» **What to do**
Return each line from the entries below that contains the string "Studio". Case counts.

» **Data section**
:::
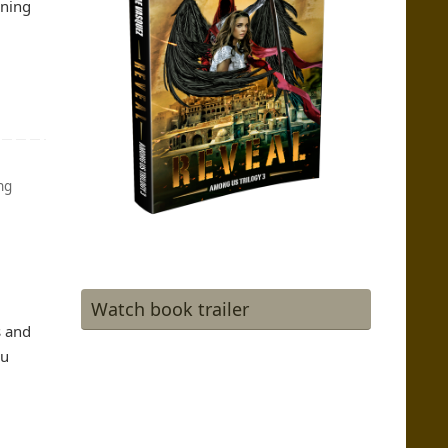
ining
ng
Watch book trailer
s and
ou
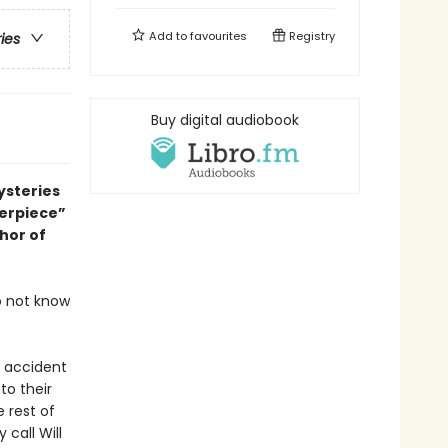
Add to
favourites
Registry
ries
Buy digital audiobook
ysteries
terpiece”
thor of
o not know
c accident
to their
e rest of
call Will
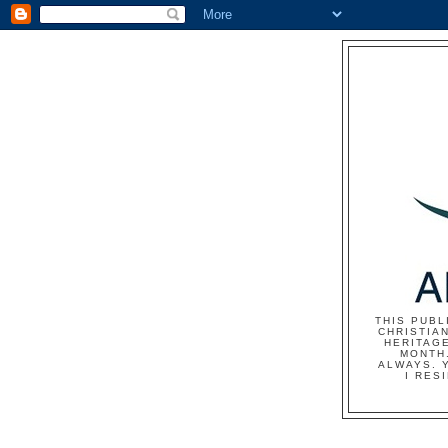
THIS PUBL
CHRISTIAN
HERITAG
MONTH.
ALWAYS. 
I RES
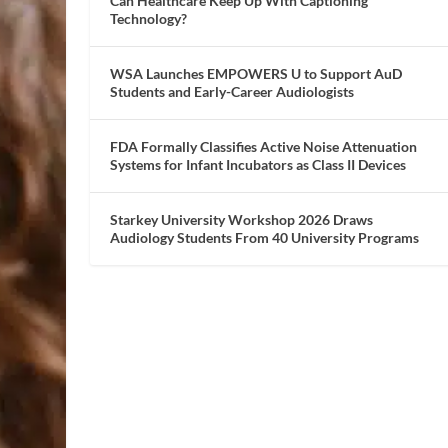
Can Healthcare Keep Up With Captioning
Technology?
WSA Launches EMPOWERS U to Support AuD
Students and Early-Career Audiologists
FDA Formally Classifies Active Noise Attenuation
Systems for Infant Incubators as Class II Devices
Starkey University Workshop 2026 Draws
Audiology Students From 40 University Programs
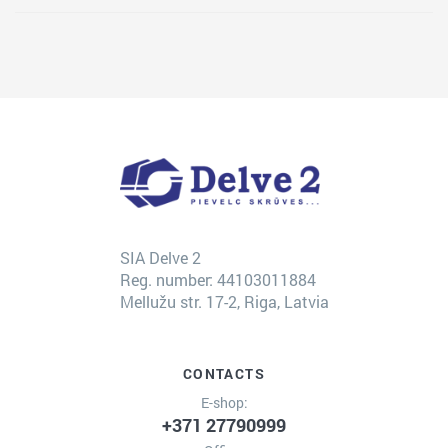
SIA Delve 2
Reg. number: 44103011884
Mellužu str. 17-2, Riga, Latvia
CONTACTS
E-shop:
+371 27790999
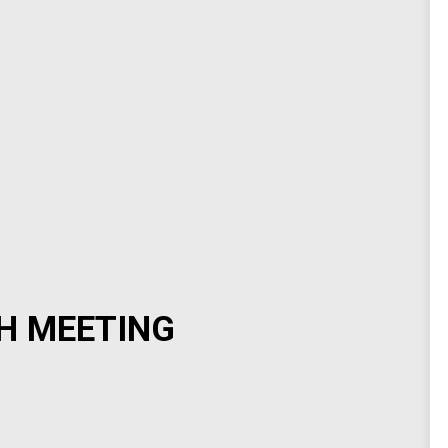
H MEETING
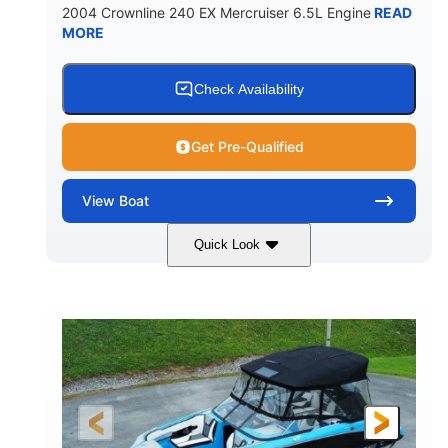
2004 Crownline 240 EX Mercruiser 6.5L Engine
READ
MORE
Check Availability
Get Pre-Qualified
View
Boat
Quick Look
White/Blue
Mercruiser 6.5L
COLORS
ENGINE
300HP
Inboard
HORSEPOWER
PROPULSION
Gas
24'
FUEL TYPE
LENGTH
Fiberglass
HULL MATERIAL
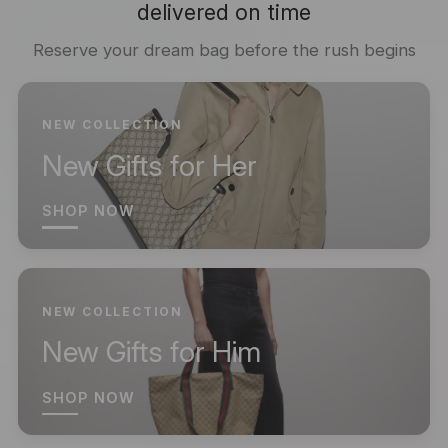
delivered on time
Reserve your dream bag before the rush begins
NEW COLLECTION
New Gifts for Her
SHOP NOW
NEW COLLECTION
New Gifts for Him
SHOP NOW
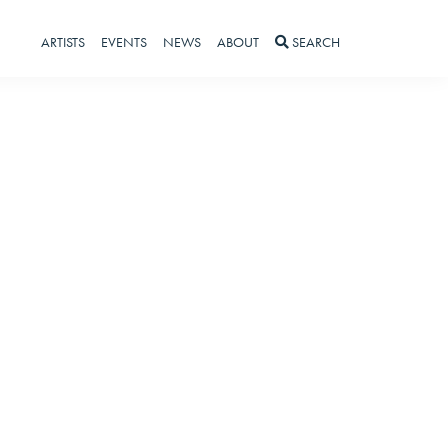
ARTISTS
EVENTS
NEWS
ABOUT
SEARCH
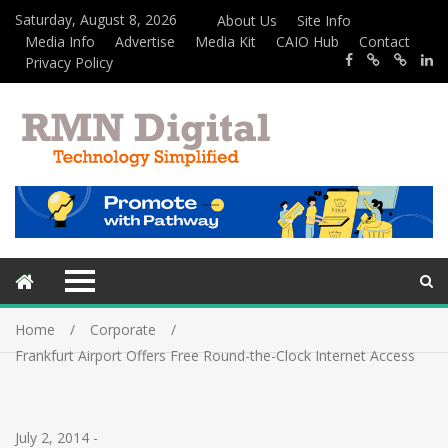
Saturday, August 8, 2026
About Us
Site Info
Media Info
Advertise
Media Kit
CAIO Hub
Contact
Privacy Policy
Home
Corporate
Frankfurt Airport Offers Free Round-the-Clock Internet Access
July 2, 2014
-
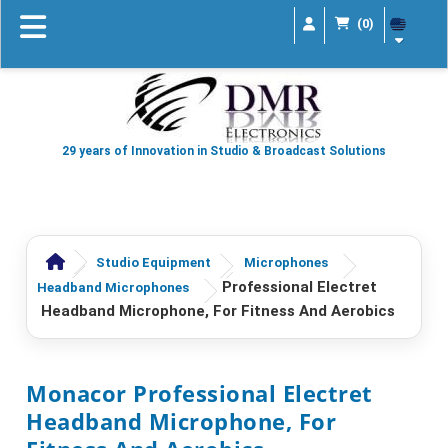
(0)
29 years of Innovation in Studio & Broadcast Solutions
Studio Equipment
Microphones
Professional Electret
Headband Microphones
Headband Microphone, For Fitness And Aerobics
Monacor Professional Electret
Headband Microphone, For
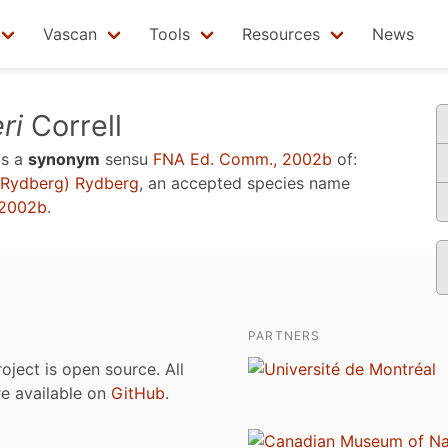
Vascan
Tools
Resources
News
ri
Correll
is a
synonym
sensu
FNA Ed. Comm., 2002b
of:
Rydberg) Rydberg
, an accepted species name
 2002b
.
PARTNERS
roject is open source. All
are available on
GitHub
.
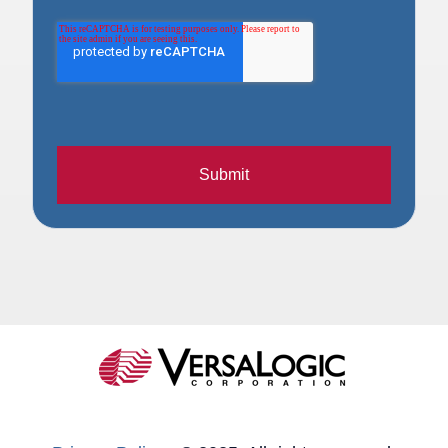
Submit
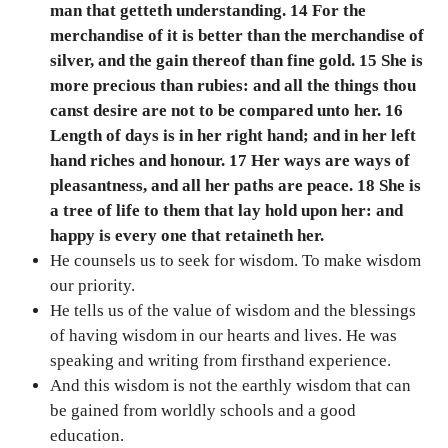
man that getteth understanding. 14 For the
merchandise of it is better than the merchandise of
silver, and the gain thereof than fine gold. 15 She is
more precious than rubies: and all the things thou
canst desire are not to be compared unto her. 16
Length of days is in her right hand; and in her left
hand riches and honour. 17 Her ways are ways of
pleasantness, and all her paths are peace. 18 She is
a tree of life to them that lay hold upon her: and
happy is every one that retaineth her.
He counsels us to seek for wisdom. To make wisdom
our priority.
He tells us of the value of wisdom and the blessings
of having wisdom in our hearts and lives. He was
speaking and writing from firsthand experience.
And this wisdom is not the earthly wisdom that can
be gained from worldly schools and a good
education.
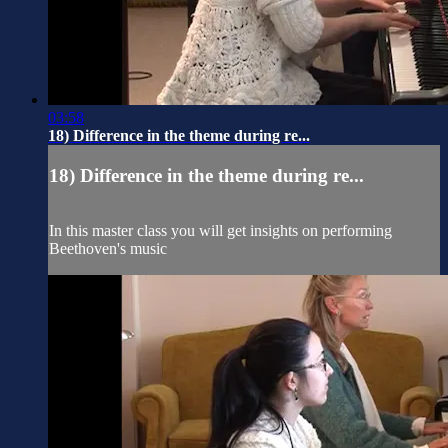
03:58
18) Difference in the theme during re...
18) Difference in the theme during re...
In this master class you will get insights on performing
Beethoven's music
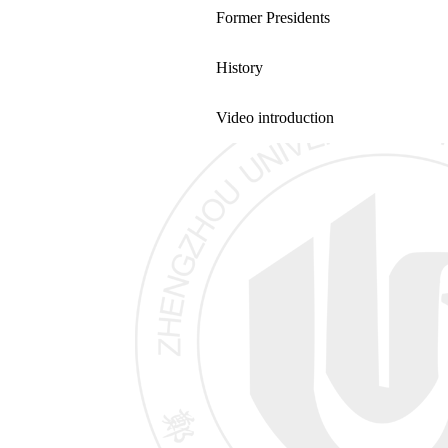
Former Presidents
History
Video introduction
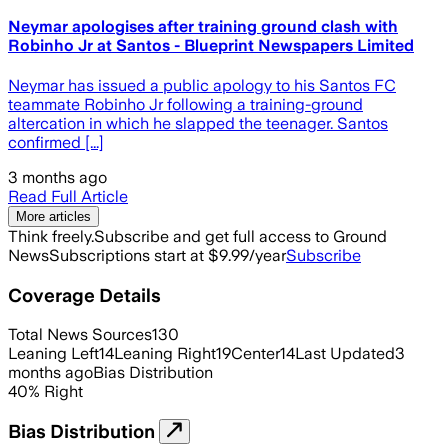
Neymar apologises after training ground clash with
Robinho Jr at Santos - Blueprint Newspapers Limited
Neymar has issued a public apology to his Santos FC
teammate Robinho Jr following a training-ground
altercation in which he slapped the teenager. Santos
confirmed [...]
3 months ago
Read Full Article
More articles
Think freely.
Subscribe and get full access to Ground
News
Subscriptions start at $9.99/year
Subscribe
Coverage Details
Total News Sources
130
Leaning Left
14
Leaning Right
19
Center
14
Last Updated
3
months ago
Bias Distribution
40
%
Right
Bias Distribution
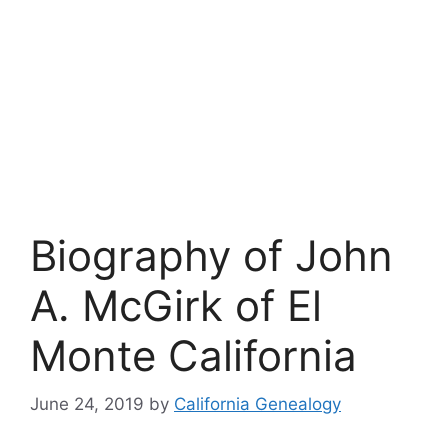
Biography of John
A. McGirk of El
Monte California
June 24, 2019
by
California Genealogy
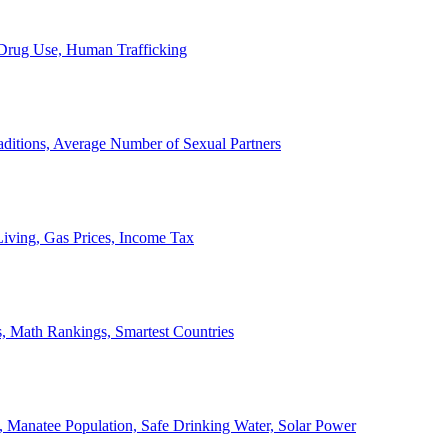
, Drug Use, Human Trafficking
ditions, Average Number of Sexual Partners
iving, Gas Prices, Income Tax
, Math Rankings, Smartest Countries
 Manatee Population, Safe Drinking Water, Solar Power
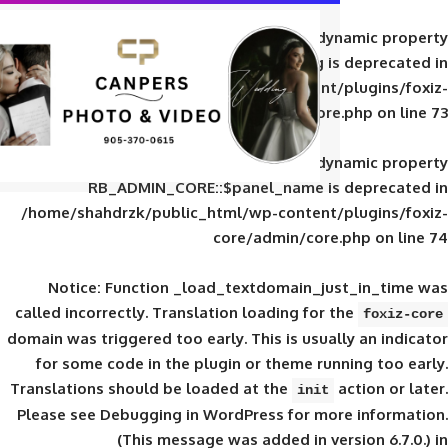
Deprecated
: Creation of d
RB_ADMIN_CORE::$panel_slug is
/home/shahdrzk/public_html/wp-content/
core/admin/core
Deprecated
: Creation of d
RB_ADMIN_CORE::$panel_name is 
/home/shahdrzk/public_html/wp-content/
core/admin/core
Notice
: Function _load_textdomain_ju
called
incorrectly
. Translation loading for 
domain was triggered too early. This is usual
for some code in the plugin or theme run
Translations should be loaded at the
init
Please see
Debugging in WordPress
for mor
(This message was added in ver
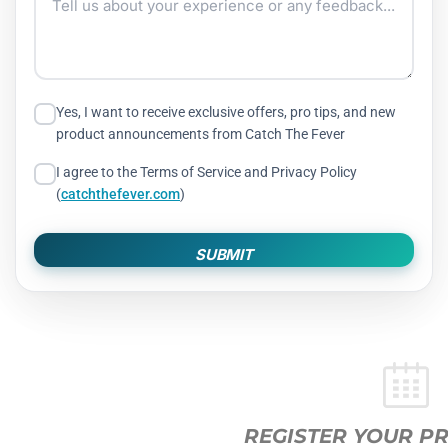
Yes, I want to receive exclusive offers, pro tips, and new
product announcements from Catch The Fever
I agree to the Terms of Service and Privacy Policy
(
catchthefever.com
)
SUBMIT
REGISTER YOUR PRODUCTS HERE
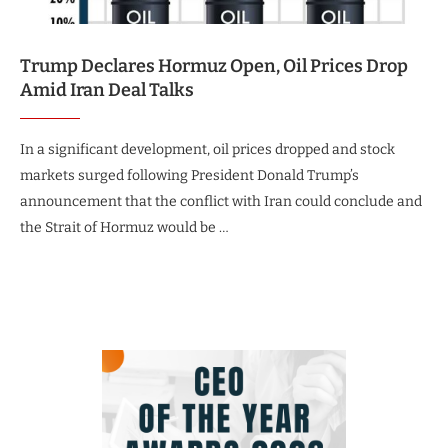
Trump Declares Hormuz Open, Oil Prices Drop
Amid Iran Deal Talks
In a significant development, oil prices dropped and stock
markets surged following President Donald Trump’s
announcement that the conflict with Iran could conclude and
the Strait of Hormuz would be …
:::
» **Exercise result**
29 years of Innovation in Studio & Broadcast Solutions
Studio Equipment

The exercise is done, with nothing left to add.